GIVEN RECORDS: Begin

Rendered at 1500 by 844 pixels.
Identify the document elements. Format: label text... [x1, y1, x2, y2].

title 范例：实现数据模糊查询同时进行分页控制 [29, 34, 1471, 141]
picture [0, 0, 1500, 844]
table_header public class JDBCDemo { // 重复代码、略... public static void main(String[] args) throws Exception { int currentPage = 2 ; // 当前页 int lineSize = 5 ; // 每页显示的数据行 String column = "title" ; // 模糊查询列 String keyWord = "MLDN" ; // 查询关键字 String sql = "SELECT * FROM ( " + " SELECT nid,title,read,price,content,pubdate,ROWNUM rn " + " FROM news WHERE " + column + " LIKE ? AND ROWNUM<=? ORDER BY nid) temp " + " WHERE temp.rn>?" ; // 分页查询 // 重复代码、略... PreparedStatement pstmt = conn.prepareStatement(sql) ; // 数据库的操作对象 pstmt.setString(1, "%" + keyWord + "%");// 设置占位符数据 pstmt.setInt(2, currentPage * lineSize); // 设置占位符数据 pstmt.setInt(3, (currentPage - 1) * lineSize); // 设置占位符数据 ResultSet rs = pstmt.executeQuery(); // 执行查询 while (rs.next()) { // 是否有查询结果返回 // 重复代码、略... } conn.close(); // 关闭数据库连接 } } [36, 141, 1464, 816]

GIVEN RECORDS: End
GIVEN RECORDS: Begin

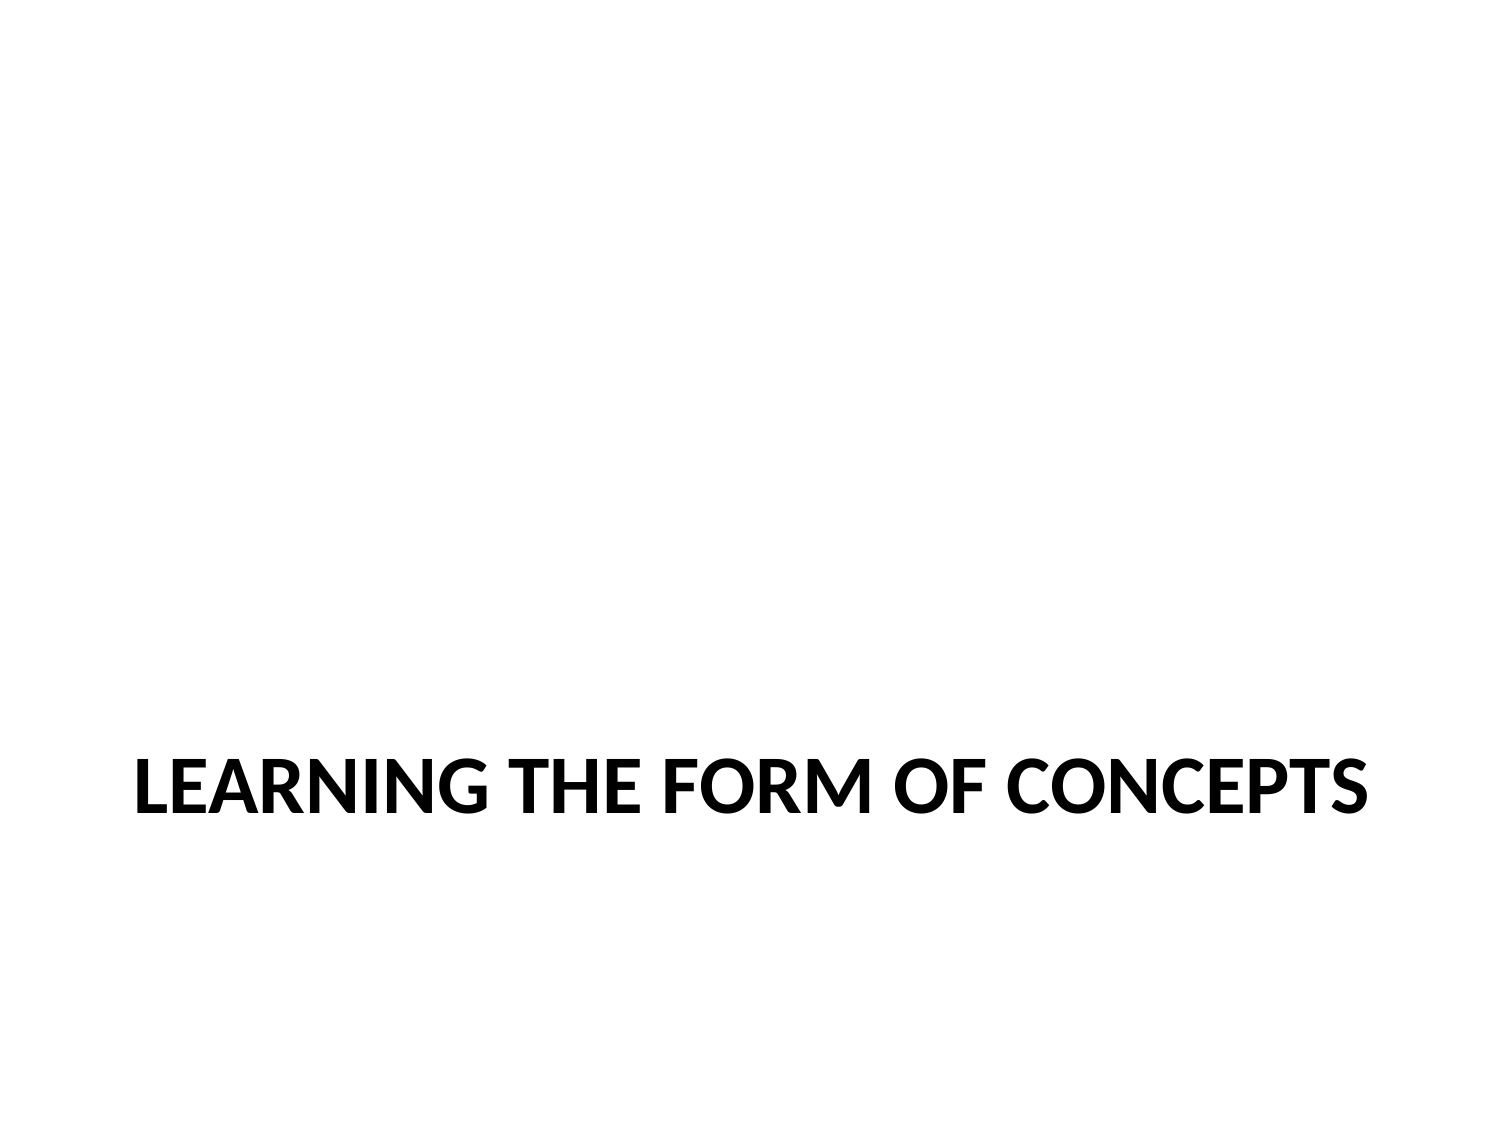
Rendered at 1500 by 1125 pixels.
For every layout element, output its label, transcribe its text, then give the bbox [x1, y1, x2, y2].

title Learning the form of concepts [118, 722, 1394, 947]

GIVEN RECORDS: End

> **GOAL OF THE EXERCISE**: In the listing above, find every line with the word "pixels" and copy it out.

> **RESPONSE AREA**:
Rendered at 1500 by 844 pixels.
Rendered at 1500 by 1125 pixels.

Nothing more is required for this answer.